Gdy zostalam sama w oczekiwaniu na powrot przyjaciolki weszlam do pokoju Mateusza aby otworzyc okno i przewietrzyc ten zaduch, ktory wypelnial caly dom.
Gdy uchylilam okno, wychodzac z pokoju uslyszalam pewien dzwiek...odwrocilam sie i zobaczylam,ze przez otwarte okno wlecial do pokoju piekny niebiesko-fioletowy golab...wygladal jak cudo, taki piekny, delikatny i tajemniczy....
Jak zahipnotyzowana stalam w progu i patrzylam na jego piekne oczy, ktorymi na mnie patrzyl....patrzyl nieustannie...
Wrocilam, usiadlam na lozku Mateusza a on wlecial dalej i usiadl na oparciu kanapy.
Lzy plynely mi po policzkach a on siedzial i patrzyl, w jego oczach dostrzeglam piekno, nieopisany spokoj i wyciszenie....
Pierwszy raz od przekroczenia progu domu poczulam pewne cieplo...
Tylko ON i ja...wpatrzeni w siebie przez ok 30 minut...mysli klebily mi sie w glowie...sama nie dowierzalam w to co widze i co czuje w tamtej chwili...

Nagdle uslyszalam odglos trzaskajacych drzwi wejsciowych...to byla ona, wrocila z wielkimi torbami pelnymi plynow, proszkow i odswierzaczy powietrza...a on ...prawie nie drgnal, po woli nie odrywaja ode mnie wzroku wskoczyl na parapet...lecz nie odfrunal przez otwarte caly czas okno.
Gdy weszla Gizia i go zobaczyla...az zaniemowila...patrzyla na mnie i na niego wpatrzonych w siebie...
To byly magiczne chwile...


Na poczatku to ona szorowala, odkurzala i sprzatala moj dom a ja chodzilam za nia ze scierka... i tak naprawde nie robilam nic, zupelnie nic...myslalam jedynie o nim, tym pieknym i magicznym ptaku..
Ona probowala odwrocic moja uwage, robila wszystko abym wrocila do siebie i wziela sie w garsc.... i tak po prawie 2 godzinach zaczelam czyscic brudne okna...

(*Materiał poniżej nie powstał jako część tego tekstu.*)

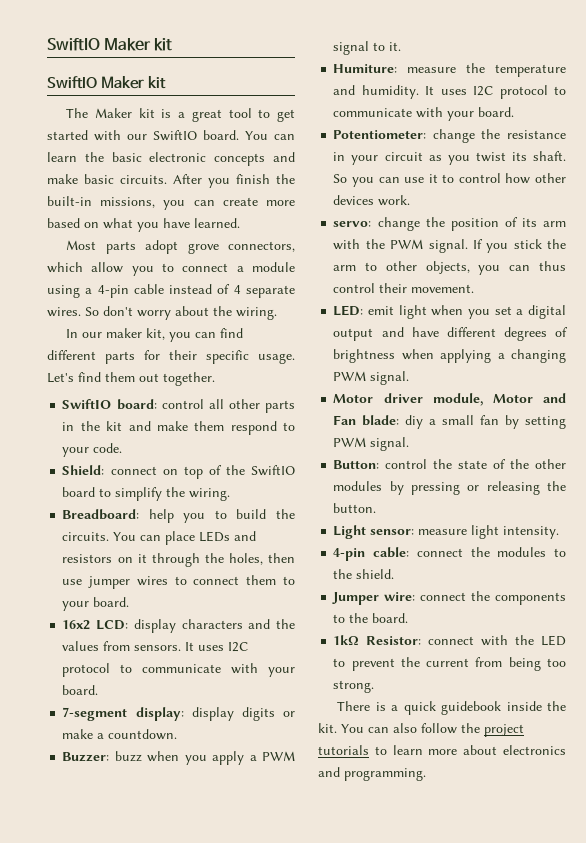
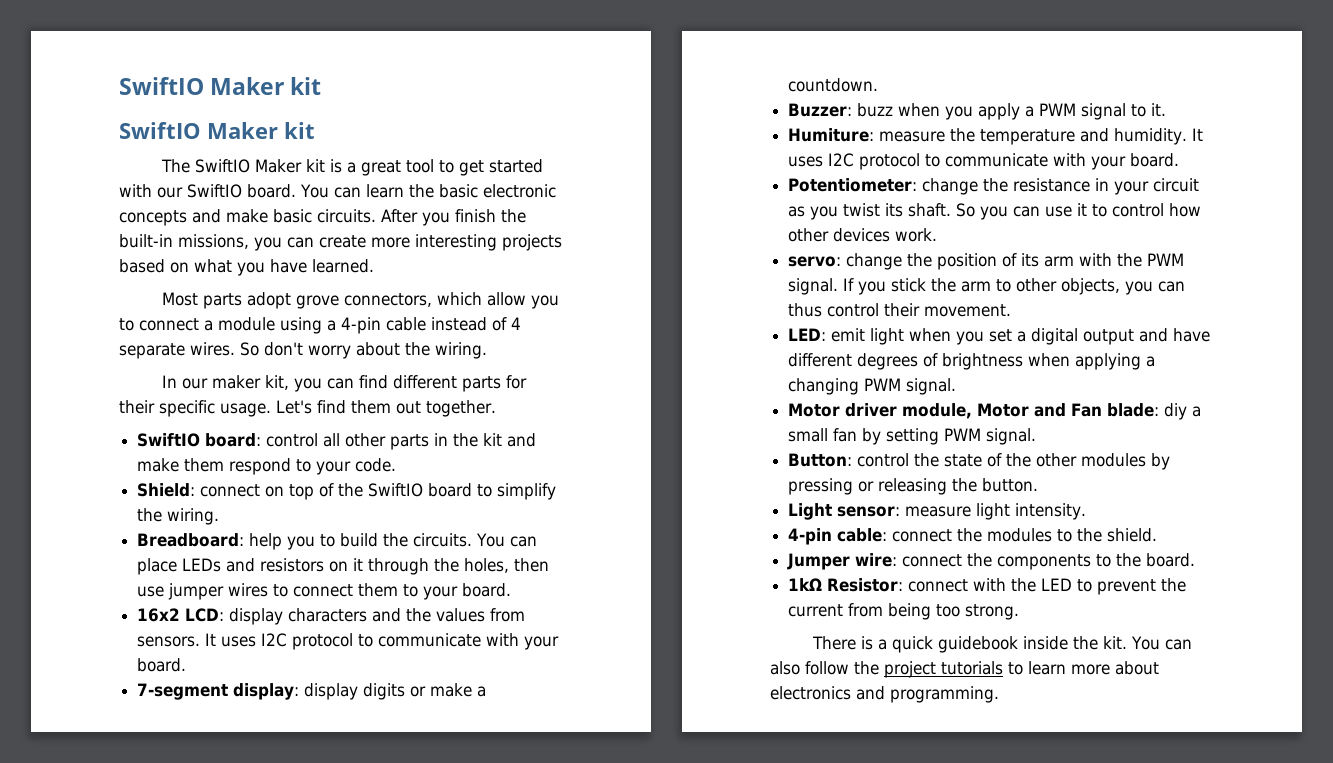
(89, 113) none -> [194,159,250,173] SwiftIO
(295, 203) none -> [415,234,562,251] interesting projects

....a on tam caly czas byl i patrzyl na mnie, wciaz mnie obserwowal... a ja co pewien czas zagladalam aby sprawdzic czy to nie sen...i to nie byl sen a ona zrobilamu zdjecie...

W pewnym momencie pomyslalam sobie,pierwszy raz od wczorajszego wieczoru,ze ...DAM RADE, ze sie nie zalamie, doprowadze dom do dawnego wygladu i spedze mimo przeciwnosciom losu swoj wyteskniony urlop...wlasnie tu, tak jak marzylam!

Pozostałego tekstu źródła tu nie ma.